[Opening DATA FOR THIS TASK section]
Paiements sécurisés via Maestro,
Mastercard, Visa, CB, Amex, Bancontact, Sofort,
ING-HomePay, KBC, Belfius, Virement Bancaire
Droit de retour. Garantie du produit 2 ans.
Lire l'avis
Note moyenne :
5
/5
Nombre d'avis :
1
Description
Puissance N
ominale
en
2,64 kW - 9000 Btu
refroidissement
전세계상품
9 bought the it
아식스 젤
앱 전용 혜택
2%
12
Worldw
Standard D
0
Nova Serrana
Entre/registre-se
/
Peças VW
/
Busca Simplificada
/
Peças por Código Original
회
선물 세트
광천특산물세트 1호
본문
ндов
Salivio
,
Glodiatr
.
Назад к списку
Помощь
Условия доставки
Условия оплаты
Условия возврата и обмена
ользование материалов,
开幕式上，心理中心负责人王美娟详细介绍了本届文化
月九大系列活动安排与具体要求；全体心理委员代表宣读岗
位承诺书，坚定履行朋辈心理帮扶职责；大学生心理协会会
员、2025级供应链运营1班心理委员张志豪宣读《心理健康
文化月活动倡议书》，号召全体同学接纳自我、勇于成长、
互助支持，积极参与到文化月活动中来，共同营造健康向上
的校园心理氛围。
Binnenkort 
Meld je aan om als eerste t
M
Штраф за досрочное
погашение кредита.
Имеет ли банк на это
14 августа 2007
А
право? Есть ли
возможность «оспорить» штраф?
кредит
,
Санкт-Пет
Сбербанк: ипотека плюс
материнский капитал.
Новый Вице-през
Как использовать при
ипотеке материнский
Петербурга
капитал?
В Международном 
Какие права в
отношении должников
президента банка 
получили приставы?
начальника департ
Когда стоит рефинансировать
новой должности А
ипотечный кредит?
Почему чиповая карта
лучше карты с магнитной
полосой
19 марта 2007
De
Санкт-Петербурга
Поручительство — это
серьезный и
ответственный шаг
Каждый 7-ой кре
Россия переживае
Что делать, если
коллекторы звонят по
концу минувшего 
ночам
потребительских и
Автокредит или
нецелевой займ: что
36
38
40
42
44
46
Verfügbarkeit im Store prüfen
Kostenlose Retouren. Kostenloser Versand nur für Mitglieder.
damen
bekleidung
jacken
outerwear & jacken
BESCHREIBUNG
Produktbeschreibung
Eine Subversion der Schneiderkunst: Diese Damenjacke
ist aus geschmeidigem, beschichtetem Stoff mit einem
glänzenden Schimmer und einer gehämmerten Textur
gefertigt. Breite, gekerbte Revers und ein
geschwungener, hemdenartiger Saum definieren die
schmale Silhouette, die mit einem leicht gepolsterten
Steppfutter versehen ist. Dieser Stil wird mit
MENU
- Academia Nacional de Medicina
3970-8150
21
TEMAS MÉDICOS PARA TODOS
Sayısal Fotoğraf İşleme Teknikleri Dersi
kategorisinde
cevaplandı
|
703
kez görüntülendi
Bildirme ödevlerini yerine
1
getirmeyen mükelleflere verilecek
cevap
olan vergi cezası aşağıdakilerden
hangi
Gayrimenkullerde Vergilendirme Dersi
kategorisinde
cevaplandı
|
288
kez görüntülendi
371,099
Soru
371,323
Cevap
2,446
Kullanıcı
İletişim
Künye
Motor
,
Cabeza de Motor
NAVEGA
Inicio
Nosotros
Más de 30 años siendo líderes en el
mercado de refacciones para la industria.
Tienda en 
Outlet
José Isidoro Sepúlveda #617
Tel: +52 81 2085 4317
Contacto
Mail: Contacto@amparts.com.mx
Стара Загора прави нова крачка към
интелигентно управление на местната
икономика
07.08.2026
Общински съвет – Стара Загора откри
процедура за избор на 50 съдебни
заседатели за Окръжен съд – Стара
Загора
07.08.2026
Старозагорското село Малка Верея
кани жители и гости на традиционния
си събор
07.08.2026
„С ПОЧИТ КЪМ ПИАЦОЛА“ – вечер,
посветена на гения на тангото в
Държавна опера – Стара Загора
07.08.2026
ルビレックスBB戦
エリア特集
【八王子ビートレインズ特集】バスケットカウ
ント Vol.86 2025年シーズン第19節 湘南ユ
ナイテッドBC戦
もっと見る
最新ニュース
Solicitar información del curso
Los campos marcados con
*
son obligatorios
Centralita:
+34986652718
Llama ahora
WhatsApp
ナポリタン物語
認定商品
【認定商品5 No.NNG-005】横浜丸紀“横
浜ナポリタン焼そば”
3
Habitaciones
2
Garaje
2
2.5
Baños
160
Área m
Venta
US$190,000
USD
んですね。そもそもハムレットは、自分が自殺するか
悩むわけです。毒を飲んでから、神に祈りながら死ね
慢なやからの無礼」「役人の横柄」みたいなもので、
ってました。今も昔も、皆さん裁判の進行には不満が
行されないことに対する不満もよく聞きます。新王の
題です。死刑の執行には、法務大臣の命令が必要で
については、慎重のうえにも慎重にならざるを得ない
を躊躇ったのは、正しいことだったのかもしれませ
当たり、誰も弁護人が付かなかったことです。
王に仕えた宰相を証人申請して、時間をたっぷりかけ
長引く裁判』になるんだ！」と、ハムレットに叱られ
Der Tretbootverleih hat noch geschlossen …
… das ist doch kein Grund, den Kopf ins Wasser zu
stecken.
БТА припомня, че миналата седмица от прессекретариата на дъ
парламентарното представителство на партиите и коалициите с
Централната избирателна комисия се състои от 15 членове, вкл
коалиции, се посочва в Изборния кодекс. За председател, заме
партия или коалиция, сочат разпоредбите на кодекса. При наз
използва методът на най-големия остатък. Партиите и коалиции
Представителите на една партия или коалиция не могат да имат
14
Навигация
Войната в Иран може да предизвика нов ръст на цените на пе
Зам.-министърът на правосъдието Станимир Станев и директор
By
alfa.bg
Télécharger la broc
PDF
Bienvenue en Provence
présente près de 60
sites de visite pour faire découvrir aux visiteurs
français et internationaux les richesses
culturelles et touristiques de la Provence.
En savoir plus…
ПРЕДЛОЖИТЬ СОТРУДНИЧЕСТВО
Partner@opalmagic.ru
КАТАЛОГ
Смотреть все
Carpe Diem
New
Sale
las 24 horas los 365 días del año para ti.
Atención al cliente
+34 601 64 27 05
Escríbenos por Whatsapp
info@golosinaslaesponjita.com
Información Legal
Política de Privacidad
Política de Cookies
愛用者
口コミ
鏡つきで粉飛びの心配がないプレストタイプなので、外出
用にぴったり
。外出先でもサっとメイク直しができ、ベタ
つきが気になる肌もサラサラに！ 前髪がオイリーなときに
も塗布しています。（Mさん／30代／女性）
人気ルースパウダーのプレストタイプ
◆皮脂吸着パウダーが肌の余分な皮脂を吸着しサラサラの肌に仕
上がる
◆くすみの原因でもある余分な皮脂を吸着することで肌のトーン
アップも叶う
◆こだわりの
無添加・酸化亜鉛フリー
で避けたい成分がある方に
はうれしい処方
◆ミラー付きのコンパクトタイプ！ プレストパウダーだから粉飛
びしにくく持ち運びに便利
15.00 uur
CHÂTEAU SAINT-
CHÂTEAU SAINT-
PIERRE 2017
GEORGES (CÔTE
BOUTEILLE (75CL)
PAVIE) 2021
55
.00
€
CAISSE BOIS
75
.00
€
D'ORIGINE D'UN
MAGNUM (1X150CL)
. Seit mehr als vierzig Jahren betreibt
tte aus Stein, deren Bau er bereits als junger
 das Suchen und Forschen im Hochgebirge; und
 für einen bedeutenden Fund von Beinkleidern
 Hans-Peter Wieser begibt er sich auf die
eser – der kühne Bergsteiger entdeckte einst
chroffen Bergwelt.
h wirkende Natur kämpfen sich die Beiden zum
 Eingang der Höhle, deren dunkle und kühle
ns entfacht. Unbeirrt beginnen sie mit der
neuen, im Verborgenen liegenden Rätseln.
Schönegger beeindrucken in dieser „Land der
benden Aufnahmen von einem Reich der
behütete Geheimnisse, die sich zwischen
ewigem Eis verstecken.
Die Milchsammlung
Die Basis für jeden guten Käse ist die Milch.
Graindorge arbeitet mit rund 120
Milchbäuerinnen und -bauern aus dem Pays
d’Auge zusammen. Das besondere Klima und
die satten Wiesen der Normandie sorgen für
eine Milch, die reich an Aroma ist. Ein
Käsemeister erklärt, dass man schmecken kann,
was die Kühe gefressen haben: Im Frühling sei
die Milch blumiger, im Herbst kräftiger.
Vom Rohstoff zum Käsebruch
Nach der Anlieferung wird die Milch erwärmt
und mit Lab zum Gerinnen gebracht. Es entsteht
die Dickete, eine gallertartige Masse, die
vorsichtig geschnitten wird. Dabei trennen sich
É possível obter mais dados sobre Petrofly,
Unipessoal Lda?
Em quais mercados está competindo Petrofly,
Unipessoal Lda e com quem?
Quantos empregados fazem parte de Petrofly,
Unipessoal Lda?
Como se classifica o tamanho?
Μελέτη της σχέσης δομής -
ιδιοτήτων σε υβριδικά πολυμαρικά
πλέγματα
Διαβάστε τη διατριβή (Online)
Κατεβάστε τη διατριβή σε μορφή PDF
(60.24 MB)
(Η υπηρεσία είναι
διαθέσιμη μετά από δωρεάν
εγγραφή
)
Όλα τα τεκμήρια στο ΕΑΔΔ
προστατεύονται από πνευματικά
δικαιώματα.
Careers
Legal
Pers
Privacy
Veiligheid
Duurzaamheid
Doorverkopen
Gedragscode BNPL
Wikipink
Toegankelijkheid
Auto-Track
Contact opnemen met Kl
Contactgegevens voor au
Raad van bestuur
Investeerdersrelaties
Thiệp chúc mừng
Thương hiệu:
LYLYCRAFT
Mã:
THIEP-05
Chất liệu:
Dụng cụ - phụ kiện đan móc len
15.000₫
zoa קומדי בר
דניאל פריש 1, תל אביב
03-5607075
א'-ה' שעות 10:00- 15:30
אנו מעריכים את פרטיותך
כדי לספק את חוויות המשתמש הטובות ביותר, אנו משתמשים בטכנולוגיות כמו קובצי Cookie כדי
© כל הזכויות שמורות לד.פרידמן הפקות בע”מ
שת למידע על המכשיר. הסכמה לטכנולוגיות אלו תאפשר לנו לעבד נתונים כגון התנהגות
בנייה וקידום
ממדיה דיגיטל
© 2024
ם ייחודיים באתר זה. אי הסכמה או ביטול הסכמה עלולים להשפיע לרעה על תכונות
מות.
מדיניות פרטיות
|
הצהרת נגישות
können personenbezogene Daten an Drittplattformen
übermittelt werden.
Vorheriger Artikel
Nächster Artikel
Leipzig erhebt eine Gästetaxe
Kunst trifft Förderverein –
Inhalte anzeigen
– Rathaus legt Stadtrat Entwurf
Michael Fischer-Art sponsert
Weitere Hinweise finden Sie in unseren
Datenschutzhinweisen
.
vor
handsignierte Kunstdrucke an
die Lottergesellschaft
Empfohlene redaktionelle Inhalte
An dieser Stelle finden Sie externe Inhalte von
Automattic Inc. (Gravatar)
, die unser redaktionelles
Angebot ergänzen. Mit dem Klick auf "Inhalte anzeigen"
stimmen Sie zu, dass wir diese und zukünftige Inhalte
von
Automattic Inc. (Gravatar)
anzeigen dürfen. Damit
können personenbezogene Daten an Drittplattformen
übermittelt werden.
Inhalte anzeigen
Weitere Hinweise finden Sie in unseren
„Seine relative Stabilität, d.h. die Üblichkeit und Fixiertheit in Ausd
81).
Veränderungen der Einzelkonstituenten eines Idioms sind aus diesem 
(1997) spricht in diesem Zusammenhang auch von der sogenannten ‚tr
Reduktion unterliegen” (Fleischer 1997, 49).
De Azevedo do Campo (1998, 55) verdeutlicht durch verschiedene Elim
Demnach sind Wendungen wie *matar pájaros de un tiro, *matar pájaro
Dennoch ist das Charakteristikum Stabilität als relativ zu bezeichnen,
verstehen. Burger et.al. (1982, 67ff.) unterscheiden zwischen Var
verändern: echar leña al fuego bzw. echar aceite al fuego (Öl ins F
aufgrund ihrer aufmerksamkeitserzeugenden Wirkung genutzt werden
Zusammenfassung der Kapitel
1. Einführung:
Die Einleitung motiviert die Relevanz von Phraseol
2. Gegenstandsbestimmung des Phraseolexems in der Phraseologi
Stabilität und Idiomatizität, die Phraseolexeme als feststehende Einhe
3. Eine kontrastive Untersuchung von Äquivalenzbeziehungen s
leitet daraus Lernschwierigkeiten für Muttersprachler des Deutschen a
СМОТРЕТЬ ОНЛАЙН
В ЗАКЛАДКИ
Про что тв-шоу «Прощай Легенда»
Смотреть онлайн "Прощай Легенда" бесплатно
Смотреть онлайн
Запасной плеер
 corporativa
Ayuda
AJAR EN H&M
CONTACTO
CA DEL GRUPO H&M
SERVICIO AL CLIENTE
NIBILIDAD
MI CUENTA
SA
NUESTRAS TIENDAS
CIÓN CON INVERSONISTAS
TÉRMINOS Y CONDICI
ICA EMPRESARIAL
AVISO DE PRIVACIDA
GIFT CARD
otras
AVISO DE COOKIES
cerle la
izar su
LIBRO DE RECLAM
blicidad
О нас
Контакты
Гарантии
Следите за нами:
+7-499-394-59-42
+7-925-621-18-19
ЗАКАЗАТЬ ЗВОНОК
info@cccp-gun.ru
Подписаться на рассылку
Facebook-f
[Closing DATA FOR THIS TASK section]
From the records above, give again exactly the lines running from the line with "Peças por Código Original" to the line with "Eine Subversion der", inclusive.

## TASK ANSWER
Peças por Código Original
회
선물 세트
광천특산물세트 1호
본문
ндов
Salivio
,
Glodiatr
.
Назад к списку
Помощь
Условия доставки
Условия оплаты
Условия возврата и обмена
ользование материалов,
开幕式上，心理中心负责人王美娟详细介绍了本届文化
月九大系列活动安排与具体要求；全体心理委员代表宣读岗
位承诺书，坚定履行朋辈心理帮扶职责；大学生心理协会会
员、2025级供应链运营1班心理委员张志豪宣读《心理健康
文化月活动倡议书》，号召全体同学接纳自我、勇于成长、
互助支持，积极参与到文化月活动中来，共同营造健康向上
的校园心理氛围。
Binnenkort 
Meld je aan om als eerste t
M
Штраф за досрочное
погашение кредита.
Имеет ли банк на это
14 августа 2007
А
право? Есть ли
возможность «оспорить» штраф?
кредит
,
Санкт-Пет
Сбербанк: ипотека плюс
материнский капитал.
Новый Вице-през
Как использовать при
ипотеке материнский
Петербурга
капитал?
В Международном 
Какие права в
отношении должников
президента банка 
получили приставы?
начальника департ
Когда стоит рефинансировать
новой должности А
ипотечный кредит?
Почему чиповая карта
лучше карты с магнитной
полосой
19 марта 2007
De
Санкт-Петербурга
Поручительство — это
серьезный и
ответственный шаг
Каждый 7-ой кре
Россия переживае
Что делать, если
коллекторы звонят по
концу минувшего 
ночам
потребительских и
Автокредит или
нецелевой займ: что
36
38
40
42
44
46
Verfügbarkeit im Store prüfen
Kostenlose Retouren. Kostenloser Versand nur für Mitglieder.
damen
bekleidung
jacken
outerwear & jacken
BESCHREIBUNG
Produktbeschreibung
Eine Subversion der Schneiderkunst: Diese Damenjacke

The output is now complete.